→ **Exercise instructions**
Answer these three questions from the vector sorting passage below:
1. How many IDXMOV operations does the two vector sorting operation perform?
2. What field does the particular specification of the particular instruction set architecture not include?
3. How are the individual values of the index vector computed?

→ **Selected text**
--- START ---

In implementations, process 900 may further comprise performing a single vector sorting operation, including: performing a two-dimensional compare operation for an input vector, storing results of the two-dimensional compare operation in the first ordered positions of the first register, and performing the IDXMOV operation, wherein values of the second ordered positions of the second register comprise results of the single vector sorting operation, wherein the single vector sorting operation is performed without storing to or gathering from random access memory. In implementations, process 900 may also include performing a two vector sorting operation, including performing a two-dimensional compare operation for a first input vector and a second input vector, storing results of the two-dimensional compare operation in the first ordered positions of the first register and in third ordered positions of a third register, and performing four IDXMOV operations, wherein values of the second ordered positions of the second register comprise results of the two vector sorting operation, wherein the two vector sorting operation is performed without storing to or gathering from random access memory.
In implementations, an IDXMOV operation may be performed at least in part in accordance with a particular specification of a particular instruction set architecture, wherein the particular specification includes a field indicating the IDXMOV operation, a field indicating a location of the first register, a field indicating a location of the second register, and a field indicating a location of the third register. In implementations, the particular specification of the particular instruction set architecture does not include a predicate field. Further, for example process 900, the individual values of the index vector are computed at least in part via particular combinatorial logic circuitry.

--- END ---

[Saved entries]
--- START ---

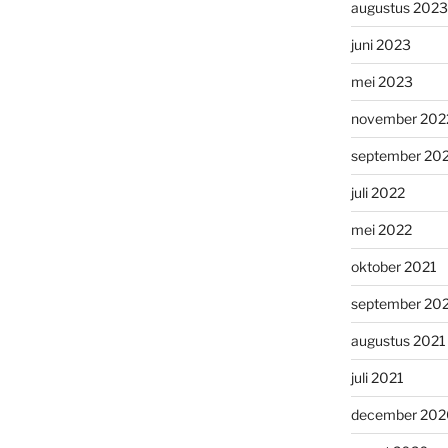
augustus 2023
juni 2023
mei 2023
november 202
september 20
juli 2022
mei 2022
oktober 2021
september 20
augustus 2021
juli 2021
december 202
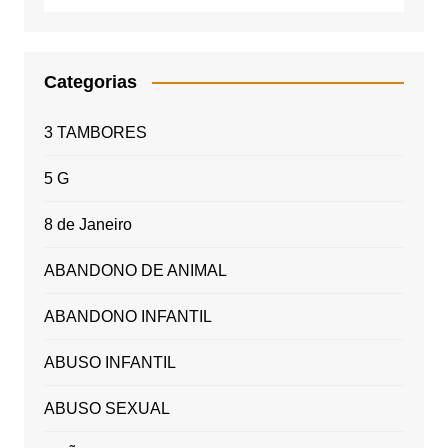
Categorias
3 TAMBORES
5 G
8 de Janeiro
ABANDONO DE ANIMAL
ABANDONO INFANTIL
ABUSO INFANTIL
ABUSO SEXUAL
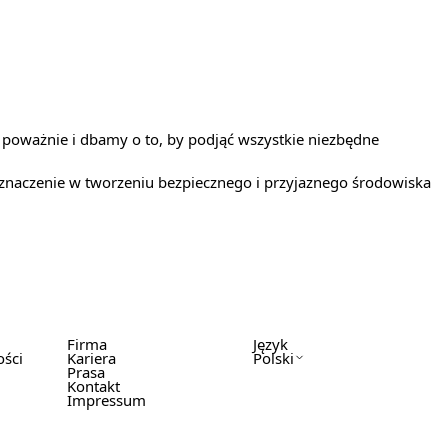
 poważnie i dbamy o to, by podjąć wszystkie niezbędne
znaczenie w tworzeniu bezpiecznego i przyjaznego środowiska
Firma
Język
ości
Kariera
Polski
Prasa
Kontakt
Impressum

--- END ---

→ **Answer area**
1. Four.
2. A predicate field.
3. At least in part via particular combinatorial logic circuitry.